Si le bénéficiaire est un enfant : la fiscalité de l’assurance vie est pertinente et permet d’optimiser la transmission, mais le conjoint n’est pas protégé car n’appréhende pas ces sommes.

La solution pourrait être de démembrer la clause : l’usufruit irait au conjoint, il pourrait alors se servir de ces fonds pour ses besoins personnels. La nue-propriété irait à l’enfant, il pourra alors récupérer ces fonds au décès du conjoint survivant, soit parce qu’elles sont toujours disponibles, soit parce qu’il détiendra, à ce titre, une créance imputable sur la succession de ce dernier. Une convention de quasi-usufruit devra être mise en place.


 

(1) En l’absence d’enfant, les règles suivantes s’appliquent pour déterminer la part du conjoint : 

Article 757-1 

Si, à défaut d’enfants ou de descendants, le défunt laisse ses père et mère, le conjoint survivant recueille la moitié des biens. L’autre moitié est dévolue pour un quart au père et pour un quart à la mère.

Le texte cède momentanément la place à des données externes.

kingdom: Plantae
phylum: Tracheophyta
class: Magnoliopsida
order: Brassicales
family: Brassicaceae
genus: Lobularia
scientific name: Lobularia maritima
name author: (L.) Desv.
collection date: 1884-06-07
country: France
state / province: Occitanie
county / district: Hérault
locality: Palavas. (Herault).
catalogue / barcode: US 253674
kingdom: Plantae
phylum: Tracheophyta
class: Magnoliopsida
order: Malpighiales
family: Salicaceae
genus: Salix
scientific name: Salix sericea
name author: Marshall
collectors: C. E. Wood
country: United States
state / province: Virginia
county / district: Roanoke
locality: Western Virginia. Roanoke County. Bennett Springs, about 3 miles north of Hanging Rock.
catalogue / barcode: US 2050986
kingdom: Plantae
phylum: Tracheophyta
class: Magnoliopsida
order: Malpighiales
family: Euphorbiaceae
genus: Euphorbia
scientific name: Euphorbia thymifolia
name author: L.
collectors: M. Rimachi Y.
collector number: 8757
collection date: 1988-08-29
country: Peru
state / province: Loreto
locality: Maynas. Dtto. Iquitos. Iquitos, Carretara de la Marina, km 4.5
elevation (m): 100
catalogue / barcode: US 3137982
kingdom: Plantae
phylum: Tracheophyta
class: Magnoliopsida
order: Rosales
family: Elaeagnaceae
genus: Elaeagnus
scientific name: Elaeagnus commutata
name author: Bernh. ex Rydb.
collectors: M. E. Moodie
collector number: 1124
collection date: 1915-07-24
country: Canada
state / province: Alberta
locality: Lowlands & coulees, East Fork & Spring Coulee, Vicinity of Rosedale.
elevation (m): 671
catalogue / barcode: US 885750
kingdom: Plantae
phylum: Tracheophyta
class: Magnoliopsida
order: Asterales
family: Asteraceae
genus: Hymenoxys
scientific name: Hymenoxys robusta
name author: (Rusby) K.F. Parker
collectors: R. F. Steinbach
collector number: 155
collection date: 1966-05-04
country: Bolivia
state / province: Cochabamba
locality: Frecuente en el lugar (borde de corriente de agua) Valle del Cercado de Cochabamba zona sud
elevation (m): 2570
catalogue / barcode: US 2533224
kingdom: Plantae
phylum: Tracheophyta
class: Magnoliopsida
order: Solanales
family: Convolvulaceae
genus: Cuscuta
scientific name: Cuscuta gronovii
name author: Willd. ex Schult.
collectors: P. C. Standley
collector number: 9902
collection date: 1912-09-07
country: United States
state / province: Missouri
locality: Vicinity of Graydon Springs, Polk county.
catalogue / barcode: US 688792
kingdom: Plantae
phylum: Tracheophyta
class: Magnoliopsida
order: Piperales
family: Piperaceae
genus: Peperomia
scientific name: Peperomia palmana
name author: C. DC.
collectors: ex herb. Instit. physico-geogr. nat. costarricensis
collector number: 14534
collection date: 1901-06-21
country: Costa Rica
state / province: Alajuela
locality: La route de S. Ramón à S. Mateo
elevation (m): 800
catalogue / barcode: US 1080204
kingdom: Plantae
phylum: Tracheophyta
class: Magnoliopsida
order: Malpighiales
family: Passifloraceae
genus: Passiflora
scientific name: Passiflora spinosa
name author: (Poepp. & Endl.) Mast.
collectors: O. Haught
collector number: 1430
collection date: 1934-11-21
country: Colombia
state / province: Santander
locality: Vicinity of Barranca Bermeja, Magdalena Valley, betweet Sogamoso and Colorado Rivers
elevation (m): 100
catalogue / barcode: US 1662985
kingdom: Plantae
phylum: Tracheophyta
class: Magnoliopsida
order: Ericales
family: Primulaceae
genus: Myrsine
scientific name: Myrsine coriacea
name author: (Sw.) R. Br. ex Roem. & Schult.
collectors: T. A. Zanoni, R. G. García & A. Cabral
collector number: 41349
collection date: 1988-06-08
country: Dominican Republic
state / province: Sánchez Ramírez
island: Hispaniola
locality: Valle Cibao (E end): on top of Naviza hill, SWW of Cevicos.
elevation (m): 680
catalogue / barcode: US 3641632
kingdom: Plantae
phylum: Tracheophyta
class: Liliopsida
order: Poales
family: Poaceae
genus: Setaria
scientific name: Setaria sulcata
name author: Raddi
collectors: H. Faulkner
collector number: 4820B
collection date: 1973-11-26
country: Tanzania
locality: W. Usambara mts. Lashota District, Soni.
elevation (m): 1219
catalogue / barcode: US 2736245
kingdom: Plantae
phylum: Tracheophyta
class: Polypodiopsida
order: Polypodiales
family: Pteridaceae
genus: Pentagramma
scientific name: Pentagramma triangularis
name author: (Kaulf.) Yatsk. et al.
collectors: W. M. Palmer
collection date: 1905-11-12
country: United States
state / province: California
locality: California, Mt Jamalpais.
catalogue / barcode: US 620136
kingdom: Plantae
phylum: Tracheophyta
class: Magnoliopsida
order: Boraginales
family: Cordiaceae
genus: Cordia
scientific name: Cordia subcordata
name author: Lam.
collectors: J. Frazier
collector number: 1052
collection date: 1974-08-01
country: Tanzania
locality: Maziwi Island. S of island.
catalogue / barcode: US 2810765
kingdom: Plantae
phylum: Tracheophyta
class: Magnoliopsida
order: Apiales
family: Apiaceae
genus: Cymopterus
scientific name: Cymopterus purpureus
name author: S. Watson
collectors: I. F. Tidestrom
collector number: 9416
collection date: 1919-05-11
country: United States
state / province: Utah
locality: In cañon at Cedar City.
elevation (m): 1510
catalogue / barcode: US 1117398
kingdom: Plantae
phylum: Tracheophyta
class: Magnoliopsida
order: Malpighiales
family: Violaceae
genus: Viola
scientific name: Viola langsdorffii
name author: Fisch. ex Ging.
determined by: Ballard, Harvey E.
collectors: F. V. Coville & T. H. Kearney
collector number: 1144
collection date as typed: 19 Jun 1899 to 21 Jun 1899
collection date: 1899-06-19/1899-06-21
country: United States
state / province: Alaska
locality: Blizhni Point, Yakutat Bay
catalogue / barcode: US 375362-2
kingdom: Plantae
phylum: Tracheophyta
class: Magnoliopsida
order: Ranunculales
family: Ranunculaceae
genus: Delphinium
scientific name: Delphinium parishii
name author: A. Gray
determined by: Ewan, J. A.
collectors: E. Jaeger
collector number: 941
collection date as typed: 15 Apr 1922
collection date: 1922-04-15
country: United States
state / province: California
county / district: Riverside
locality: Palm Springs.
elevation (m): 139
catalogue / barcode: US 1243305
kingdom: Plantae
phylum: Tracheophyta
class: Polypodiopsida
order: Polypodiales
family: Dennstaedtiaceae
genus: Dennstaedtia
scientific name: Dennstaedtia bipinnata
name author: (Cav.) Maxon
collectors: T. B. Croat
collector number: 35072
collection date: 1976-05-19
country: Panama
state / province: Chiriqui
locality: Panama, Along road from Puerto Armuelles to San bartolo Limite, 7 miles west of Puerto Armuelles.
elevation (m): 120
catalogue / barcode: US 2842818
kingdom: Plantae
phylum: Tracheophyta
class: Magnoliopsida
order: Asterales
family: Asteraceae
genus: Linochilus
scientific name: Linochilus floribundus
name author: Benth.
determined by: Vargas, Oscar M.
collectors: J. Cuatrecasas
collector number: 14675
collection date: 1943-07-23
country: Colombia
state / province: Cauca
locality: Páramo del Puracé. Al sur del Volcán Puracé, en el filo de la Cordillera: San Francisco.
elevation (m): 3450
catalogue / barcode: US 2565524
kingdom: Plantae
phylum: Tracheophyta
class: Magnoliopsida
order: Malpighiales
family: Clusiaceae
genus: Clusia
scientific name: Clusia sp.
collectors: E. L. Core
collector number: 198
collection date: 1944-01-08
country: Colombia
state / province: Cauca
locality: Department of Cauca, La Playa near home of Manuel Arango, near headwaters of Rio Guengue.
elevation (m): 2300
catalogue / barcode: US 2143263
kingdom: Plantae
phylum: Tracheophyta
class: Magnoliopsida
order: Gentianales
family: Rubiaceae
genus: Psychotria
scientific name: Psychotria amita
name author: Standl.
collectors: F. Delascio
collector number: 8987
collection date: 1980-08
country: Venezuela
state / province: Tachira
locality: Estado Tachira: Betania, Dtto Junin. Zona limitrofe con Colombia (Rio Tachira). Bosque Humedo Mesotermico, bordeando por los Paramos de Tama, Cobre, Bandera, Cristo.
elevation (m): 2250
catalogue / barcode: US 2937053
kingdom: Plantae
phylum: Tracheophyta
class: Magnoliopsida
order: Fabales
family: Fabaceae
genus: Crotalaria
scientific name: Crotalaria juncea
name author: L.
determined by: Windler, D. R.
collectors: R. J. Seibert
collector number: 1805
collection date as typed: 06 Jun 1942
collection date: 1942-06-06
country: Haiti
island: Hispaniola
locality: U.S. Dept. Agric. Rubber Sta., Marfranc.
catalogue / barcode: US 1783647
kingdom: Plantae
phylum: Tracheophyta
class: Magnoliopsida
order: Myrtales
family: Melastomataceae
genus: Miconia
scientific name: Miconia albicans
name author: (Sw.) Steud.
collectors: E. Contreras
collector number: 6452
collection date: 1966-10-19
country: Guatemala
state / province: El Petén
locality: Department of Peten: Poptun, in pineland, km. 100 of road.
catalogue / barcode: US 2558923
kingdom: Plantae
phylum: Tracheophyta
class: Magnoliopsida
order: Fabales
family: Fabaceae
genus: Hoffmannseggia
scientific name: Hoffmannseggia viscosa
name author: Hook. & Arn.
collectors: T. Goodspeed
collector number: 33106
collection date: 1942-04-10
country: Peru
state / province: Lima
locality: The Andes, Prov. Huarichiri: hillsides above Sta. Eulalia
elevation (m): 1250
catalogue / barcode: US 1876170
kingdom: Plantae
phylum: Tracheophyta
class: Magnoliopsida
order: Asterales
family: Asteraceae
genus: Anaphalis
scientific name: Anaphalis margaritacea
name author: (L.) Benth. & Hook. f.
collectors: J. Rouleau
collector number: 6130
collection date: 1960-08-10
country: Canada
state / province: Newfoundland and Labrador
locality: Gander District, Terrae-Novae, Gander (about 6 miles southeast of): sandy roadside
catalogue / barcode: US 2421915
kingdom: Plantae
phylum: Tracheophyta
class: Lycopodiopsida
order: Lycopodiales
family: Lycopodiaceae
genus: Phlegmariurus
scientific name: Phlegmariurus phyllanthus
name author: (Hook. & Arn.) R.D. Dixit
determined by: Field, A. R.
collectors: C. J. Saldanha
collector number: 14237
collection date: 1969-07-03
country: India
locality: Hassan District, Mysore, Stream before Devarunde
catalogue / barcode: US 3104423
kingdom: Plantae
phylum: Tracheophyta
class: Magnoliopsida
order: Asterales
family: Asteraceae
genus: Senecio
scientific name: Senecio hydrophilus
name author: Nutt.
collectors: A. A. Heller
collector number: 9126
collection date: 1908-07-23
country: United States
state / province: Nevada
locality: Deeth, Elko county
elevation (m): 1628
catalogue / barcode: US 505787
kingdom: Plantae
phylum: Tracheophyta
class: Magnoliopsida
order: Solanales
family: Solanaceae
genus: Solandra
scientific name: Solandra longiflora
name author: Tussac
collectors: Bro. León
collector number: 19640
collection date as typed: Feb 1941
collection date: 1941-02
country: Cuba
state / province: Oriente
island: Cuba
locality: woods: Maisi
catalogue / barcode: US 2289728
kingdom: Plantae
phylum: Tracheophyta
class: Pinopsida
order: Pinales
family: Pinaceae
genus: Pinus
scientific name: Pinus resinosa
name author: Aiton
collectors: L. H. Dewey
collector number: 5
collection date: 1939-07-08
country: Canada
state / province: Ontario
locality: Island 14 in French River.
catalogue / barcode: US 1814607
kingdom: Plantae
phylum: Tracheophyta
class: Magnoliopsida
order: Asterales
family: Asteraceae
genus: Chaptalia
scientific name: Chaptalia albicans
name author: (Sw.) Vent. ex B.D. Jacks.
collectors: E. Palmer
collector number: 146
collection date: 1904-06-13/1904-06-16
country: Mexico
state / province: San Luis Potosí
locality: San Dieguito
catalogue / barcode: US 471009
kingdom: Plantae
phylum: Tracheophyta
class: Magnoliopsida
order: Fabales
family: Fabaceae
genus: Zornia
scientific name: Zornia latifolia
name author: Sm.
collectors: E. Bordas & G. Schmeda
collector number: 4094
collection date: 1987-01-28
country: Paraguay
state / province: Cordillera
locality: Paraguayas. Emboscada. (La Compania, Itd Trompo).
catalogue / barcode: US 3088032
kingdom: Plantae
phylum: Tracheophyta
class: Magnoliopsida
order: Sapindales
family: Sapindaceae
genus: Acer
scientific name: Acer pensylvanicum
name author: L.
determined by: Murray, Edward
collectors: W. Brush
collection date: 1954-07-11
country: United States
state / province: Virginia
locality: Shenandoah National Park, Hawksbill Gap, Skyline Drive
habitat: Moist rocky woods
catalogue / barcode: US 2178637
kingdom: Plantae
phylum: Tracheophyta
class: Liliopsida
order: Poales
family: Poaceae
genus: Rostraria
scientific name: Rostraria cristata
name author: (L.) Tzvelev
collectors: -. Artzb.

Quand le père ou la mère est prédécédé, la part qui lui serait revenue échoit au conjoint survivant.

 

Article 757-2 

En l’absence d’enfants ou de descendants du défunt et de ses père et mère, le conjoint survivant recueille toute la succession.

Article 757-3

Par dérogation à l’article 757-2, en cas de prédécès des père et mère, les biens que le défunt avait reçus de ses ascendants par succession ou donation et qui se retrouvent en nature dans la succession sont, en l’absence de descendants, dévolus pour moitié aux frères et soeurs du défunt ou à leurs descendants, eux-mêmes descendants du ou des parents prédécédés à l’origine de la transmission.